(In)Security Management Engine

   The out of band management system bundled on almost all Intel processors has become a hot target for attackers in recent years. This is because it runs alongside the main processor and has virtually unrestricted access to all the hardware in the machine. As long as the machine has power the management engine is sitting there silently waiting for commands from a system administrator with access to it. While this feature can be a huge help for administrators managing a large number of machines it also presents an extremely attractive attack point.

    Intel provides a number of different subsystems under the Converged Security and Management Engine (CSME). The management engine is the specific firmware for mainstream chips, they also provide Server Platform Services (SPS) for server hardware and the Trusted Execution Engine (TXE) for tablets and other low power devices. Security researchers have been skeptical of the CSME for years due to it being closed source, having full access to the hardware, and its inability to be disabled. Several vulnerabilities have been found in the system by various researchers in the past. It’s time to make sure your systems are up to date as Intel just released a bug advisory with 77 found vulnerabilities, including one listed as critical.
    The most critical vulnerability found (CVE-2019-0169) is a heap overflow bug that could allow an unauthenticated attacker to take over a target system or cause a denial of service. Other high security bugs were found as well including cross site scripting, insufficient access control, and privilege escalation. For most of the attacks the only requirement is that the target machine is on the same network as the attacker. While many of the vulnerabilities allow an already privileged user to escalate their privileges, some of them require no prior authorization. By chaining these types of vulnerabilities together it would be possible for someone to go from having no access to having full privileges on the machine.
    Most of the vulnerabilities were found by Intel itself as part of an internal audit designed to harden the CSME system. 10 of the vulnerabilities came from independent researchers who reported the bugs to Intel. As always, it is important to make sure your systems are up to date, especially if public facing or used on untrusted networks. The required patches are typically bundled in your operating systems update mechanism such as processor micro code updates. Depending on your specific hardware and software setup you may have to acquire and run the updates manually.


 • https://threatpost.ccom/intel-critical-info-disclosure-bug-securityengine/150124/


Vulnerability in Amazon’s Ring Video Doorbell

    Researchers at Bitdefender have found a vulnerability in Amazon’s Ring Video Doorbell which allows an attacker with proximity to the device to intercept the Wi-Fi credentials of the network it operates on, which could lead to further attacks to devices on the network. The Ring Doorbell is an IoT device that allows a person to remotely view and communicate to people on their property. The exploit revolves around the setup procedure and the lack of security in place during that setup. The researchers say that while setting up the device, the doorbell will broadcast an unprotected wireless signal which is meant to facilitate the communication between the app and the device. Besides this, the communication between the app and the doorbell is done insecurely through HTTP. This means that when the app prompts the user to enter their home Wi-Fi credentials, an eavesdropper can see the password in plaintext. This could then lead to exploitation of the network and attacks against the devices on it.

LISTED ENTRIES:
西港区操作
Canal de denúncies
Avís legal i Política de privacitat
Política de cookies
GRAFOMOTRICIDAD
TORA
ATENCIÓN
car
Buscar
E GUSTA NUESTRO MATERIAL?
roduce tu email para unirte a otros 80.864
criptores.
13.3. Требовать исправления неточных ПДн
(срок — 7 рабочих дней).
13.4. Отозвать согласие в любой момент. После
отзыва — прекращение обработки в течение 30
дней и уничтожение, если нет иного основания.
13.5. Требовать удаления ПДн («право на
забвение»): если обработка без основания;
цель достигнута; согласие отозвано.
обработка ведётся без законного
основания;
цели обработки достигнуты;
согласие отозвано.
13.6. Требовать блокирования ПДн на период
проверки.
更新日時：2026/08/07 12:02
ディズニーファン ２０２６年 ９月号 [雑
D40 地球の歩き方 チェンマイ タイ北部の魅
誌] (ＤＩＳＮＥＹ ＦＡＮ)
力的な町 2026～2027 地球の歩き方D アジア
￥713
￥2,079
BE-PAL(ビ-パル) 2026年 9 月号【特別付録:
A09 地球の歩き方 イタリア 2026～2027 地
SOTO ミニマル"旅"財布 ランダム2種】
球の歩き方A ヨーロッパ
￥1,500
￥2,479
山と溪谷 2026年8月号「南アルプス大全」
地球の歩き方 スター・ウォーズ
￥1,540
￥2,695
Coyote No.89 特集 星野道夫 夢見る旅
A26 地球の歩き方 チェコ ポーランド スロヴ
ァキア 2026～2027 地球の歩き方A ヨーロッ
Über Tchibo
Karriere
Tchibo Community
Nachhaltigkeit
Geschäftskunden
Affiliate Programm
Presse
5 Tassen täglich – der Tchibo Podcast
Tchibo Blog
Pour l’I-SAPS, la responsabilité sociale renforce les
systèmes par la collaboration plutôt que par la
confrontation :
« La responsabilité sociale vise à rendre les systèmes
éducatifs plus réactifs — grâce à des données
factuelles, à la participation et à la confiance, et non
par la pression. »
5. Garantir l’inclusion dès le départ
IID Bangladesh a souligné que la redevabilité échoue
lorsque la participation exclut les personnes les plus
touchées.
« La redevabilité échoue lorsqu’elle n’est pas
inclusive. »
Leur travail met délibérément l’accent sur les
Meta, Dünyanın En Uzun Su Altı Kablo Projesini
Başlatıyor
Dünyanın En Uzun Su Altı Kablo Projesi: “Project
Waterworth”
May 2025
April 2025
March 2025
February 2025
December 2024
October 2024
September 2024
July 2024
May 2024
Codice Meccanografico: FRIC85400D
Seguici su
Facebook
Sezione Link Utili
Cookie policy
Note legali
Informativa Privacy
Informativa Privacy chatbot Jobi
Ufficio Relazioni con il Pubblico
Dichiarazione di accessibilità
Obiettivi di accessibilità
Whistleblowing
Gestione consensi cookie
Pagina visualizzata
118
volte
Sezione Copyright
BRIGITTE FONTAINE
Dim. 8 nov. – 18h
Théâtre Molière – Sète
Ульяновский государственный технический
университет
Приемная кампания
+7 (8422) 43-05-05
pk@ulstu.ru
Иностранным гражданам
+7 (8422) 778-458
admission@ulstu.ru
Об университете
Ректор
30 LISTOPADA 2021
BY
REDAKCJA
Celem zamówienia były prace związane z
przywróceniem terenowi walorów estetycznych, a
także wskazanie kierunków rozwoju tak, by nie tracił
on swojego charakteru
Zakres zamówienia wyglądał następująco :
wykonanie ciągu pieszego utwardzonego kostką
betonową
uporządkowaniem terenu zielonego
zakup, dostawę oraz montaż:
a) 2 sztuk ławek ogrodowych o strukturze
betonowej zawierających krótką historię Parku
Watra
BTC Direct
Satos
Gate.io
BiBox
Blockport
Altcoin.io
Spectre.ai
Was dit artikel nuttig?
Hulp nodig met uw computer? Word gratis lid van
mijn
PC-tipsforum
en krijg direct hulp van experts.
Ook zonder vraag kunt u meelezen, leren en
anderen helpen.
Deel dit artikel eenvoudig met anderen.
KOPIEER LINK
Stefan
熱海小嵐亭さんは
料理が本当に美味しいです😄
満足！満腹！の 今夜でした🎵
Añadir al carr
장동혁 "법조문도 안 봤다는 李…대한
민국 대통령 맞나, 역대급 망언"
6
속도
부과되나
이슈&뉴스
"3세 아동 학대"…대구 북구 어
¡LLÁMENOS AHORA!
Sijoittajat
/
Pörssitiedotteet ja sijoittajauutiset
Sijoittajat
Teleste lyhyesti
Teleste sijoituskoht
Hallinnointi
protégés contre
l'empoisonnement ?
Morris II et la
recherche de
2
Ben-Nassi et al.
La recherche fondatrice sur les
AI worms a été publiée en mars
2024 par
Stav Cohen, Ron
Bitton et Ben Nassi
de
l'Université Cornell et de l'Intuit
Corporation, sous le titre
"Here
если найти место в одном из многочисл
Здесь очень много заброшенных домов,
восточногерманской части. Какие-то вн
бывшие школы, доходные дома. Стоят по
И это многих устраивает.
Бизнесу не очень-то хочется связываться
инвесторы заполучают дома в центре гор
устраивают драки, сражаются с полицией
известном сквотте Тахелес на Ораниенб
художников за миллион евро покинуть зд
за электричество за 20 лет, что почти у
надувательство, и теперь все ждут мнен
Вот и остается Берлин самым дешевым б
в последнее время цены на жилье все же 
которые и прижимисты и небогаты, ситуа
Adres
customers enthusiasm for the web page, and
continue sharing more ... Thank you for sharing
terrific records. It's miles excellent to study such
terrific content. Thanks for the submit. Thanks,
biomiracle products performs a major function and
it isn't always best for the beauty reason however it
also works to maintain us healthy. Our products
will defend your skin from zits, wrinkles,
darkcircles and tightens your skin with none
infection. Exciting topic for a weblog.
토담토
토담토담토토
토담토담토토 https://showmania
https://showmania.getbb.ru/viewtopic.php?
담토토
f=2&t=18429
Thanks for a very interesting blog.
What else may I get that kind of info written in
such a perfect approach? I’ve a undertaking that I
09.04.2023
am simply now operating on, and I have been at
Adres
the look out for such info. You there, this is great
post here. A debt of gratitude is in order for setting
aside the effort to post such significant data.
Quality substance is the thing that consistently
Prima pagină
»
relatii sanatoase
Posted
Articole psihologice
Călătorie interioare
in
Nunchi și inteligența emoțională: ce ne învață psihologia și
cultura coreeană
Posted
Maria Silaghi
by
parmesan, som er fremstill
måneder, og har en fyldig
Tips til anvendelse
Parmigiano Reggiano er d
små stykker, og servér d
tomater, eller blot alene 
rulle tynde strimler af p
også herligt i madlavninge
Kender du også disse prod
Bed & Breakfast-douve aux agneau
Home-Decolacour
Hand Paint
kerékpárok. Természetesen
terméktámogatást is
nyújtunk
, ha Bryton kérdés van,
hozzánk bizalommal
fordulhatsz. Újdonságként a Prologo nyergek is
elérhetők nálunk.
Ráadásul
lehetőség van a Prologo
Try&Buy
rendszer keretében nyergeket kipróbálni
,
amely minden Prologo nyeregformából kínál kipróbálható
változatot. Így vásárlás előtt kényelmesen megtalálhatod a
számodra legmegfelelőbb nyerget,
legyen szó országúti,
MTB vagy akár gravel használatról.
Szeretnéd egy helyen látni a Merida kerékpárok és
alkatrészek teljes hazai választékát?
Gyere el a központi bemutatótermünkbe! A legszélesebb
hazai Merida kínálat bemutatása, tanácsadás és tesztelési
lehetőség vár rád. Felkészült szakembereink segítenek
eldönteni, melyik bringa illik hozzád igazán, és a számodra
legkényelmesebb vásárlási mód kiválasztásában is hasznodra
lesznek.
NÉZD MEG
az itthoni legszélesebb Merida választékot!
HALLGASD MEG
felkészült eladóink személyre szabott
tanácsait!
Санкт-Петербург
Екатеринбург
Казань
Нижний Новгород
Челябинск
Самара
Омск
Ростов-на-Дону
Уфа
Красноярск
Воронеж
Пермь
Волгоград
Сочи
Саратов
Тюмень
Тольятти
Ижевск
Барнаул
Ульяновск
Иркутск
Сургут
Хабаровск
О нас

REQUEST 1: Can you set down everything in the security roundup from "The most critical" down to "on the machine.", word for word?
REQUEST 2: How many vulnerabilities were in the bug advisory Intel released, according to the security roundup?
Nothing in the listing is needed here.

WRITTEN SOLUTION 1:
The most critical vulnerability found (CVE-2019-0169) is a heap overflow bug that could allow an unauthenticated attacker to take over a target system or cause a denial of service. Other high security bugs were found as well including cross site scripting, insufficient access control, and privilege escalation. For most of the attacks the only requirement is that the target machine is on the same network as the attacker. While many of the vulnerabilities allow an already privileged user to escalate their privileges, some of them require no prior authorization. By chaining these types of vulnerabilities together it would be possible for someone to go from having no access to having full privileges on the machine.

WRITTEN SOLUTION 2: 77